Question nine: I work with PhD students who are often required to write reviews as part of their graduate program. What exercise you lot think of this practice? Do you lot have any advice for PhD students in this position?

Lindsey Drayton: Whether you should write a review (or whether graduate programs should require their students to write reviews) depends on what you want to go out of writing information technology. There are lots of reasons why writing a review is a valuable feel independent of whether that review is ultimately published—yous'll undoubtedly have learned a lot, and you'll probably have improved your writing skills.

Having said that, I don't remember that the chief goal of writing a review as a PhD student (especially if you're the sole author) should be to get it published. If your review ends up getting published, then great, but at this early on phase in your career, the value often comes from the procedure of writing the review rather than publishing it. And call up, even if the review doesn't get published immediately, it might end up being the get-go draft of a review you lot write later in your career when your ideas are more developed.

Question x: How tin we ensure that there's a flow in what you lot're writing and then that the writing doesn't announced fragmented?

LD: This can be tricky! One way to ensure that your article flows well is to make sure that each department builds logically on the proceeding section. If yous've written your manuscript and at that place's no reason why Section B comes after Department A, that's a problem.
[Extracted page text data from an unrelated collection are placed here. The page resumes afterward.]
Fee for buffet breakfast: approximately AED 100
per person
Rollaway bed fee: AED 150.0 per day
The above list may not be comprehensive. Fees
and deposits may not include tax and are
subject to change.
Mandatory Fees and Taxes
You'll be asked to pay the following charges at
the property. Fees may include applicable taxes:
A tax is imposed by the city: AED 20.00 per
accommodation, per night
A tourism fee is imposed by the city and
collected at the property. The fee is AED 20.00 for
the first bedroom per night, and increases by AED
Before y'all start writing, you should have some time to outline the contents of the review. When making this outline, one of the key things to retrieve about is the relationship betwixt the unlike sections of the manuscript. Keep in mind that there generally isn't simply one right way to structure a review, just as there isn't one right way to tell a story. The important thing is that there is a narrative for readers to follow—it's upwardly to you to decide what this narrative is. You should also inquire other people to read your manuscript and give y'all feedback on whether they think each department segues naturally into the adjacent or whether they found any of the transitions jarring.
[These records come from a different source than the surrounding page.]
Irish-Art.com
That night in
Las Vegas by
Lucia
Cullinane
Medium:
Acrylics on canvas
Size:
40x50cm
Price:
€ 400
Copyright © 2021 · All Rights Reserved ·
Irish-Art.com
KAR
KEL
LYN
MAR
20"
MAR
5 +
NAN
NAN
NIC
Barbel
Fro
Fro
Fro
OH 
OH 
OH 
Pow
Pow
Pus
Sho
Question 11: What'southward some general advice on what kind of information is better to display in tables and figures? Do they unremarkably improve readability?

LD: A lot of authors don't give enough thought to figures and tables—what we at Trends telephone call "additional elements." But putting some extra effort into these elements can really aid make your review stand out. When it comes to explaining a cardinal concept, a picture can truly be worth a thousand words, and so I strongly encourage authors to think about translating the key accept dwelling house messages of the review into an image. Unlike editors will have different preferences, merely I don't find it particularly helpful to use figures to reprint specific empirical results. If yous have a large number of studies that y'all want to compare and contrast along different dimensions, a table is a great style to do this. Y'all can save a lot of space by presenting the results of unlike studies in a tabular array rather than doing and then in the principal text of the review.